The data:
※

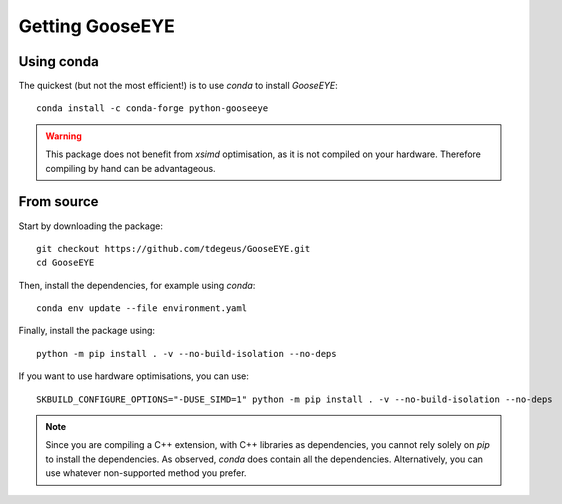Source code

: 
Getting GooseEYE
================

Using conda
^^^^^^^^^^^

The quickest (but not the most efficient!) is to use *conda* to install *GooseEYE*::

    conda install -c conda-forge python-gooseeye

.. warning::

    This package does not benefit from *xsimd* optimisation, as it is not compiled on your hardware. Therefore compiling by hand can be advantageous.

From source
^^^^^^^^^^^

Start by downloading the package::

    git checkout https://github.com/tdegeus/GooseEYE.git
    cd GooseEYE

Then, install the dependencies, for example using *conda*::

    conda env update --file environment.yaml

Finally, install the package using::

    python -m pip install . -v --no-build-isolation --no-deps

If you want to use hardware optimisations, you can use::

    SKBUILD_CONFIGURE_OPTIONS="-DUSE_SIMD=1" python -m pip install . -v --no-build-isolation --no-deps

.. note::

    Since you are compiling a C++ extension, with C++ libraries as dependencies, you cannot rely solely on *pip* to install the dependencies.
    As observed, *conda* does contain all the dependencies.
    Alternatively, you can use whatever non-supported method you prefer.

※

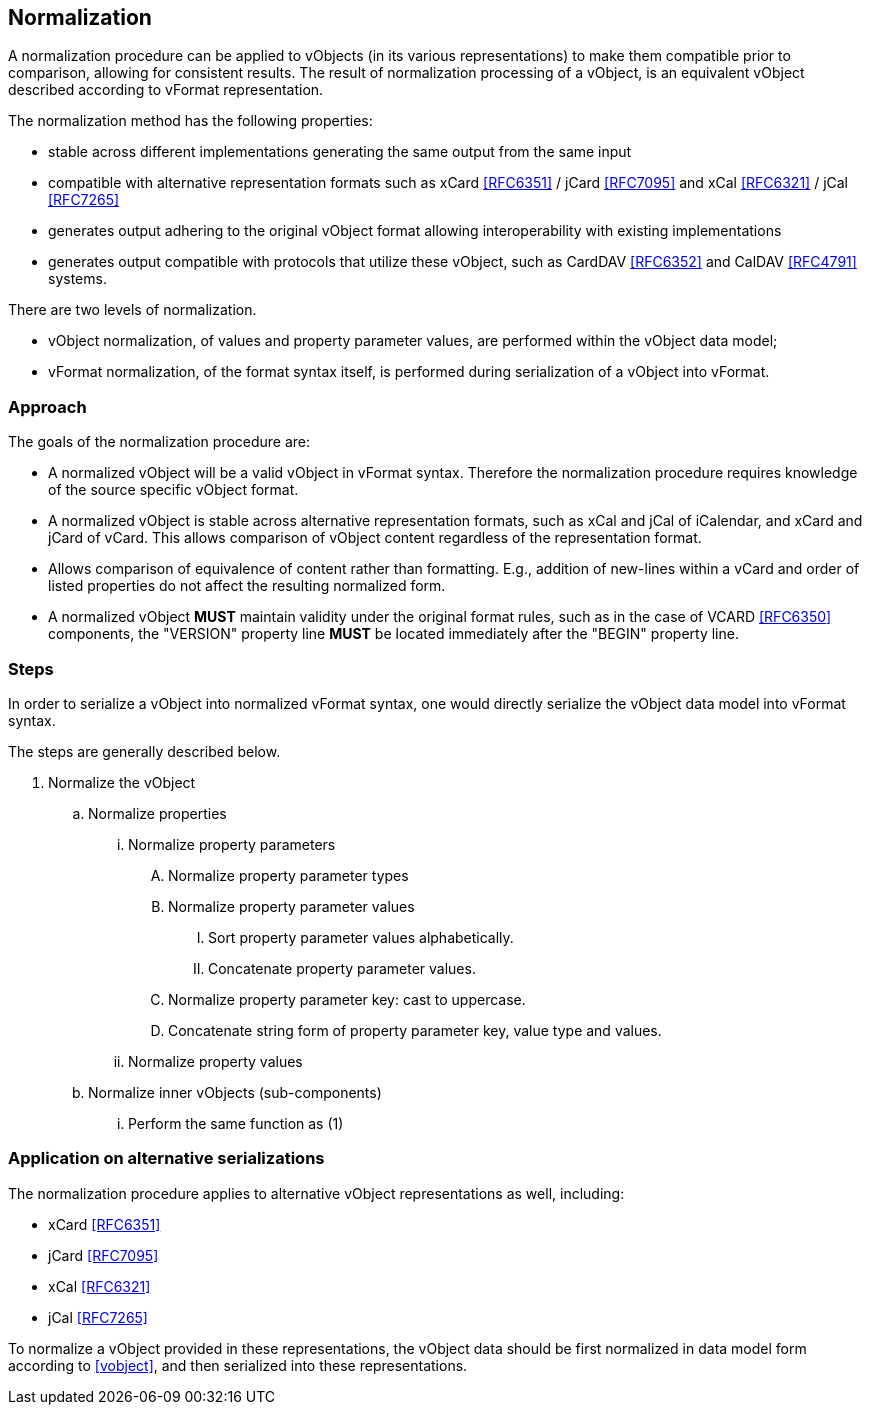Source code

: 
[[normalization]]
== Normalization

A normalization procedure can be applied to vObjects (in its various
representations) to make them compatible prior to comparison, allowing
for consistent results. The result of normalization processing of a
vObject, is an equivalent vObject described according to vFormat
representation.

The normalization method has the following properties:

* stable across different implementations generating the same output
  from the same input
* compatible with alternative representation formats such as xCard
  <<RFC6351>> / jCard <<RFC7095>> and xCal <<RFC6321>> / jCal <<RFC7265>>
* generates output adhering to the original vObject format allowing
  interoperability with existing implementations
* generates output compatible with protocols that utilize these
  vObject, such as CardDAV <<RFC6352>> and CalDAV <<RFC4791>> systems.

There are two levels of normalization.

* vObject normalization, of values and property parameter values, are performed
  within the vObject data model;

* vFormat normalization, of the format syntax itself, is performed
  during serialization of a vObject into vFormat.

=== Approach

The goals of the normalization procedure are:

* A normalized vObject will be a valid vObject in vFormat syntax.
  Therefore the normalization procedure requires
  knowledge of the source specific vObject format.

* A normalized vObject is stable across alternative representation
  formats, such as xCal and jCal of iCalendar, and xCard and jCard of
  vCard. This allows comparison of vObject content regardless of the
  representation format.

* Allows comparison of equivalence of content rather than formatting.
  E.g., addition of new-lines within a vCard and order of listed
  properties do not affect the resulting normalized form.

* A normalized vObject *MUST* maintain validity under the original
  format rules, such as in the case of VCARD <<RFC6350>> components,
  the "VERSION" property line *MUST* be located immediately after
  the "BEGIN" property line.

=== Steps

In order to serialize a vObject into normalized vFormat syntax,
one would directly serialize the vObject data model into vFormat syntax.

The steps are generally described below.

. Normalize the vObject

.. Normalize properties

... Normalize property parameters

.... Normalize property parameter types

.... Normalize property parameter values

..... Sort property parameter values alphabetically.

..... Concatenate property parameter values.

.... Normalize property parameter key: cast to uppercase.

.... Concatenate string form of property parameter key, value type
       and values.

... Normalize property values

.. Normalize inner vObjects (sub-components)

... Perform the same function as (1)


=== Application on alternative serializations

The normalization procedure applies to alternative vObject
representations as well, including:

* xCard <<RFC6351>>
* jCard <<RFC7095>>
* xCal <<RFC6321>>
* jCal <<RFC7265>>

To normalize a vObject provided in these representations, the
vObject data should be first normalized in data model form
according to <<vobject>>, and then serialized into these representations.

※

The problem:
Word for word, restate the lines of the data above that fall between the line holding "Using conda" and the line holding "Alternatively, you can", inclusive, and no other lines.

Answer space:
Using conda
^^^^^^^^^^^

The quickest (but not the most efficient!) is to use *conda* to install *GooseEYE*::

    conda install -c conda-forge python-gooseeye

.. warning::

    This package does not benefit from *xsimd* optimisation, as it is not compiled on your hardware. Therefore compiling by hand can be advantageous.

From source
^^^^^^^^^^^

Start by downloading the package::

    git checkout https://github.com/tdegeus/GooseEYE.git
    cd GooseEYE

Then, install the dependencies, for example using *conda*::

    conda env update --file environment.yaml

Finally, install the package using::

    python -m pip install . -v --no-build-isolation --no-deps

If you want to use hardware optimisations, you can use::

    SKBUILD_CONFIGURE_OPTIONS="-DUSE_SIMD=1" python -m pip install . -v --no-build-isolation --no-deps

.. note::

    Since you are compiling a C++ extension, with C++ libraries as dependencies, you cannot rely solely on *pip* to install the dependencies.
    As observed, *conda* does contain all the dependencies.
    Alternatively, you can use whatever non-supported method you prefer.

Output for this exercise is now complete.